Man jailed two years for two burglaries and arson

While most hunkered down during the Level 4 lockdown, a Dunedin man flooded his former workplace and torched a man’s car just metres from where a woman and her child slept.

Andrew James Chesmar (35) refused to explain his unusual behaviour on April 26 last year, which resulted in a range of charges being laid including those relating to two burglaries and an arson.

Counsel John Westgate told the Dunedin District Court this week that it was not that his client did not care but that he was “a very private man”.

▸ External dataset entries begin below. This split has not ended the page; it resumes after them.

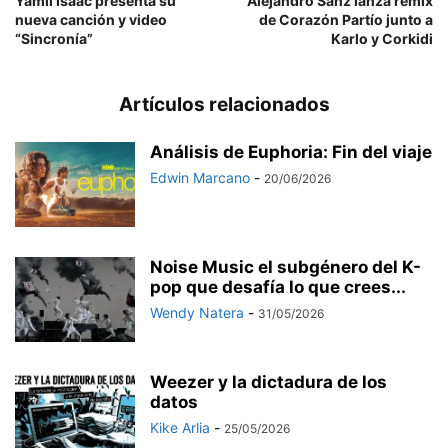
Yamil Isaac presenta su
Alejandro Sanz lanza remix
nueva canción y video
de Corazón Partío junto a
“Sincronía”
Karlo y Corkidi
Artículos relacionados
Análisis de Euphoria: Fin del viaje
Edwin Marcano
-
20/06/2026
Noise Music el subgénero del K-
pop que desafía lo que crees...
Wendy Natera
-
31/05/2026
Weezer y la dictadura de los
datos
Kike Arlia
-
25/05/2026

Judge Michael Crosbie had a different take on Chesmar, who appeared uninterested at times as he stood in the dock.

“You’ve been exhibiting to me some attitude that comes across in the Probation report — you don’t really care or give a damn,” he said.

The defendant’s mini crime spree began with a trip to his former place of employment, a lumber yard in Mosgiel.

Knowing where the keys were kept, he let himself into the property and set a fire hose running.

The drains became blocked with sawdust, the court heard, causing more than $800 worth
of damage.

From there Chesmar travelled to Pine Hill and the home of a woman he had been seeing briefly in 2019.

During the country’s Covid-19 lockdown, she was living with another ex-partner with whom she had children.

Chesmar got inside the house through an unlocked door and grabbed a bottle of rum from the fridge while the family lay in bed, unaware they were being burgled.

The defendant then moved outside, stole a knife, tobacco and rolling papers from the male resident’s vehicle then set fire to it.

The court heard the truck was parked only three or four metres from the bedroom where Chesmar’s ex-girlfriend was sleeping with her son.

Such was the intensity of the blaze, the window of the room cracked.

Chesmar ran off but was found by police 100m from the address.

They found various stolen items on him and he was arrested.

Judge Crosbie sentenced him to two years’ imprisonment and ordered him to pay $3724.

The company that insured the burned-out vehicle was owed more than $21,000 but the judge said there was no prospect of Chesmar paying that off.